The second beauty is personal
beauty. It is what attracts
us to community and drives us to procreate. It comes in two forms:
physical beauty and beauty of personality, often called charisma. It
makes us want to be with those people, be a part of their community,
surround them and protect them. This is the beauty whose purpose
civilization has most perverted -- I'll return to that in a minute.
The third beauty is beauty of community. It is the joy of friendship
and of play and of collaboration. It is collective spirit and
companionship and creating and doing things together that make us say: We
did that! This kind of
beauty, too, is now scarce. Here's how I think that happened:
We love all three types of beauty, and our lives are stories of our
love. When we first appeared on the planet our lives were full of love
and beauty, but then civilization was invented (for well-intentioned
reasons) and it produced, for the first time, a scarcity
of love and beauty. Civilization required people to behave in
unintuitive ways, so its inventors had to create a motivation for these
strange new behaviours. What better motivation than to allow only the
obedient to experience beauty? So the concept of hierarchy and private
property was created, and all things beautiful were appropriated for
the elite and apportioned sparingly to their obedient followers. The
most beautiful land was restricted, or destroyed to create artificial
beautiful things for the elite and the obedient. The most beautiful
people were no longer a gift that held the community together, bestowed
in return by the community with breeding privileges so they could
produce more beauty; they became chattels owned by the elite and
jealously kept from the gaze of others. The concept of the 'family' was
invented to break the bonds of community, limit and destroy the
expression of love, lock beauty out of sight, make it a scarce and
coveted possession.
The family was designed to encourage everyone to procreate, and hence
produce more workers for the farms and then the mines and armies and
factories and offices owned by the elite. Adultery and coveting beauty
became sinful, and people were told by the lords and generals and
preachers that they had to work hard and individually both in their daily labours and in
their family lives, and that this work was its own reward and necessary
to deal with growing scarcity. This scarcity was, of course, created
by the exploding human population, and by the destruction of beauty and
natural wealth to keep all those people alive and obedient. It was also
created by the ever-widening gap in wealth between the elite and the
rest of the people, needed to keep the masses worried about survival
and hence obedient and busy procreating the only useful resource that
isn't in short supply: babies. The human gene pool has been diluted by
making everyone want to be, and able to be, a parent. I suspect that, on average, we're getting less beautiful every year. Other creatures must find us now, on the whole, a pathetically unattractive species.

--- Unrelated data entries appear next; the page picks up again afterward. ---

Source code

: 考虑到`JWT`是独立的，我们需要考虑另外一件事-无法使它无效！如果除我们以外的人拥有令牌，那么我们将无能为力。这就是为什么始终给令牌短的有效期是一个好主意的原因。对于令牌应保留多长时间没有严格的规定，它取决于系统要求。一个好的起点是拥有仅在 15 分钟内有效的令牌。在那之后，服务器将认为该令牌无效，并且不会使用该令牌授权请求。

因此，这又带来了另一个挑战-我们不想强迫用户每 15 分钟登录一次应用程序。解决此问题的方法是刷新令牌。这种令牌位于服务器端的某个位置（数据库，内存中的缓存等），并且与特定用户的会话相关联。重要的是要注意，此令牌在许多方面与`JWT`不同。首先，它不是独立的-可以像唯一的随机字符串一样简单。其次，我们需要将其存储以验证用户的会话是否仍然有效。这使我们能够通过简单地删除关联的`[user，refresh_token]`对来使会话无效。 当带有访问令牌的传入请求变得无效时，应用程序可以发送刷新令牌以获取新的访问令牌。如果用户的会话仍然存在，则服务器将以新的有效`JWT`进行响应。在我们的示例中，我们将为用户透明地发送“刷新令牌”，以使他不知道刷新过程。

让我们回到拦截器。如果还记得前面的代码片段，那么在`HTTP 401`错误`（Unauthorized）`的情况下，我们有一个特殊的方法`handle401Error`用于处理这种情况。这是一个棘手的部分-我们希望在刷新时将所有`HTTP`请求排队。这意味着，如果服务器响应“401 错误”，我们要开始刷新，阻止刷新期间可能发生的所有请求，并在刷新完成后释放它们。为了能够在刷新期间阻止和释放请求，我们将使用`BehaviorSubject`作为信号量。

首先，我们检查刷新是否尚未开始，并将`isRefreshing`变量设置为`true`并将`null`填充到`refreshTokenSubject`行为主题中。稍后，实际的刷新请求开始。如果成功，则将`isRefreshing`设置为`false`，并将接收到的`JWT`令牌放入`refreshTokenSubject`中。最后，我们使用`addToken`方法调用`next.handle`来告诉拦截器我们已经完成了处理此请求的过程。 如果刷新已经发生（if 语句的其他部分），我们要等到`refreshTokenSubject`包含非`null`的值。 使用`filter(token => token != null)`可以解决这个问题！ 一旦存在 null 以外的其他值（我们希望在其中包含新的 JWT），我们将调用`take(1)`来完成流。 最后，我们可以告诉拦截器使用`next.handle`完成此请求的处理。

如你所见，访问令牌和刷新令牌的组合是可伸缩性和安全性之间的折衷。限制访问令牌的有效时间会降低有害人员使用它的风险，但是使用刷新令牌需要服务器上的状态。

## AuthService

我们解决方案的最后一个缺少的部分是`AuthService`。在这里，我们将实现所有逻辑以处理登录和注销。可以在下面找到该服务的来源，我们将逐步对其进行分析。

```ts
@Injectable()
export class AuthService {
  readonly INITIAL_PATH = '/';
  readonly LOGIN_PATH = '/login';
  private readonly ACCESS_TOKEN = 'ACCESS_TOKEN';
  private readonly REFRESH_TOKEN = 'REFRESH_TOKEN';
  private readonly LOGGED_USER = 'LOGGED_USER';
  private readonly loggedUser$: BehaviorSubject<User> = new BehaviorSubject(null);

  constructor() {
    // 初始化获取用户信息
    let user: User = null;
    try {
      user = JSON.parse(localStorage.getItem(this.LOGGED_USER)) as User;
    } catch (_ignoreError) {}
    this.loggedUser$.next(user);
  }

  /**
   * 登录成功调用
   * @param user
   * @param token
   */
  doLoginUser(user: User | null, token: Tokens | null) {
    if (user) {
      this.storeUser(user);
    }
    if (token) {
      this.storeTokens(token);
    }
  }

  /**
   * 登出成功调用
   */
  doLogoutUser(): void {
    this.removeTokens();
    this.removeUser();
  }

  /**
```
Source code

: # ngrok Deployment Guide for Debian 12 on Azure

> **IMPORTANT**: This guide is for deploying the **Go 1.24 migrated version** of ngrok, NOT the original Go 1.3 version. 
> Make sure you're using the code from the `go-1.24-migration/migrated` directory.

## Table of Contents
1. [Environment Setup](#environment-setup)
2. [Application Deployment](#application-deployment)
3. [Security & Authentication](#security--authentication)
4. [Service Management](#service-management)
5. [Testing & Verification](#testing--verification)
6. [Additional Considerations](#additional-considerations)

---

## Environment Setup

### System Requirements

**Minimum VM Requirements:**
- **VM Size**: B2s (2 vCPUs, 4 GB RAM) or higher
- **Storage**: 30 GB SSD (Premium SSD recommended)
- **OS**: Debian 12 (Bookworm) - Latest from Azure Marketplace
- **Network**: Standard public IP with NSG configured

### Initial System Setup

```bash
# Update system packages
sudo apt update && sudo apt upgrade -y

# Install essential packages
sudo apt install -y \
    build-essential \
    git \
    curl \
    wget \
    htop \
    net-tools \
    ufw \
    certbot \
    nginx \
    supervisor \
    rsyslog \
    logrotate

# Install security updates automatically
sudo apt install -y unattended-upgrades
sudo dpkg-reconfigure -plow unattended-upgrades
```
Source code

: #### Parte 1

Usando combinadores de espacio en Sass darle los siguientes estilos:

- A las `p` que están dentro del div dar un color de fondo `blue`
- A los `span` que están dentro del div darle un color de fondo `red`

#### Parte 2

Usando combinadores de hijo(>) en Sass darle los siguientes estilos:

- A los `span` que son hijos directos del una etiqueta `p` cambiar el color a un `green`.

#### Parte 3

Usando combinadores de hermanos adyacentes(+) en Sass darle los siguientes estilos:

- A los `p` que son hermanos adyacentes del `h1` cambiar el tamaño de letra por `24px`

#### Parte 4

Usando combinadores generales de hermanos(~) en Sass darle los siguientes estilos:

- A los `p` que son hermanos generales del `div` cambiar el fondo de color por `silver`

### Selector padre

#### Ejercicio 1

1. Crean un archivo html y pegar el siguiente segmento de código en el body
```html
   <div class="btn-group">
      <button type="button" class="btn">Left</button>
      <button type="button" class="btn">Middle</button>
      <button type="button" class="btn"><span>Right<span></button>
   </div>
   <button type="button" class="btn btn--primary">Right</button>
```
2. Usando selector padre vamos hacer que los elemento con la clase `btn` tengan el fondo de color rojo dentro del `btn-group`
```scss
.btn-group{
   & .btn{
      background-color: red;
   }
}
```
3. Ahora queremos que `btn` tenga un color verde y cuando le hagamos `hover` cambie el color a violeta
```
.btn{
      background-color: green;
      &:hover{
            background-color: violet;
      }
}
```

In nature, beauty is a gift. It is the attractor that keeps the
community together, and it gives the community great and endless joy.
The astonishing plumage and preening of birds is for the pleasure of
the entire community (and judging by the number of birdwatchers in the
world, that pleasure is not limited to their own species). We mimic
this ancient longing to see beauty with our films, rock concerts and
'beauty pageants', nature documentaries and 'homes of the rich and
famous' tours, but the effect is perverse: Because this joy is no
longer from beauty that belongs to the community, it merely reduces our
pride, increases our longing, and 'brings home' the scarcity, the
distance, the inaccessibility of beauty in our modern world. Instead of
the delight and gratification of belonging to a community replete with
such beauty, we jealously guard what little beauty we have, and covet
and seek to possess
much more of it. All the conflicted and deviant emotions and behaviours
that now so often stem from beholding or imagining beauty may stem from our
civilization's obsession with making it perpetually scarce.